紡ぎ直される「きずな」
LIMO通信 vol.34より
昨年末、我が家に一通のハガキが届いた。
手紙の送り主はここ数年間、年賀のやり取りもなくなっていた知人からだった。
知人の名前のわきには、見覚えのある女性の名前も記されていた。
その女性は、災害ボランティアとして首都圏の大学から被災地支援に入っていた頃に知り合ったのだから今は立派な社会人になっているはずだった。
ハガキに記されている住所を見ると、間違いなく知人の住んでいる新潟県とある。
ハガキの裏面を見ると、そこには「この度、家族で新潟県に引っ越してきました。ぜひ遊びに来てください」とある。
住所移転のあいさつ文のわきに添えられている一枚の写真は、天気の良い日に見える日本海の夕日だった。
すぐにこの写真が撮れる場所は、あそこしかないはずだと気が付いた。
ハガキの最後には、「中越沖地震被災地でのボランティア活動ではお世話になりました。あれから10年の歳月が流れようとしています。東京生まれなのに、都会暮らしに馴染めず、何をしても一人前にできない私が、初めて人から褒めて頂いたこの土地で暮らす決心をしました」とあった。
数年振りにその知人に電話を入れ事情を聞いてみると、今、彼女は自分の家に住んでいるのだと教えてくれた。
彼女は、東京で結婚生活に疲れ、子ども一人を連れて新潟に越して来たのだと言う。
「女房と一緒に家回りの雪をきれいにしてくれるから大助かりさ。それに、近所の母ちゃんたちと民宿を始めようと話し込んでいる」
知人の声が弾んでいることは、電話越しに聞いているだけでもすぐに分かった。
しかも、彼女は10年前の災害ボランティア仲間の皆さんに引っ越しの挨拶のハガキを出していたのだがそのハガキを受け取ったボランティア仲間の皆さんのアイディアで春夏秋冬のスペシャルツアーを企画しているのだと嬉しそうに話してくれた。

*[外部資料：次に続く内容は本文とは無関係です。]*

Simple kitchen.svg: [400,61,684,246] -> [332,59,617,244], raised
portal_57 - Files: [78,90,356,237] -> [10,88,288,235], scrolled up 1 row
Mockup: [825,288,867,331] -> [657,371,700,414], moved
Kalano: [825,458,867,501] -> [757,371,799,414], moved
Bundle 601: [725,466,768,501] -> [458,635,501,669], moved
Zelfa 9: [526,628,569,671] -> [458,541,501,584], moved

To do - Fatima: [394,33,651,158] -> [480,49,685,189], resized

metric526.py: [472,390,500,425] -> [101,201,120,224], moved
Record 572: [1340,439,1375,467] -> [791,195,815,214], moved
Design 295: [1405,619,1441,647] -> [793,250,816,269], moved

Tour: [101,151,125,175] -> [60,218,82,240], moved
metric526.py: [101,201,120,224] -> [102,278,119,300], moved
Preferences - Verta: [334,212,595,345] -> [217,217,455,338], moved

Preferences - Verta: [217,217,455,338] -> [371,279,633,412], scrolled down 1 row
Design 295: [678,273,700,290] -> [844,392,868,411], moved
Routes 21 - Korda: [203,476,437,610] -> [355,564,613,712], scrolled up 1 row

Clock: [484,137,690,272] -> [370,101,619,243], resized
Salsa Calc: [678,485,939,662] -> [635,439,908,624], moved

後日、私は彼女からまだアイディア段階だというスペシャルツアーの企画案を、驚きを持って聞いていた。
企画案の中身にではなく、その手法に驚いていた。
彼女と彼女の仲間たちは、春夏秋冬、ここ中越沖地震の被災地でボランティアをした皆さんに招待状付きのツアー案内を出そうと考えていた。
そのツアーは無償ではないのだから「採算割れしない最低人数20名の参加者は確保できますか。しかも春夏秋冬、最低でも年4回開催する計画ですから80名の参加がないと続けられませんよね」と聞いてみると「10年前ボランティアで知り合った皆さんは、全員ここが好きなんです。いえ、少しニュアンスが違いますね。ここに住んでいる『人の生き方』が好きなボランティアの人たちに向かって声を掛けますからきっと楽しいツアーになると思います」と屈託なく笑う。
とても東京で結婚生活に疲れて都会を離れようとしている人とは思えなかった。
これから先、彼女がこの土地でどんな人生を送るのかは分からない。
ただ、人と人の関係を紡ぎ直すことに、優れた知覚をもっていることは確かだと感じている。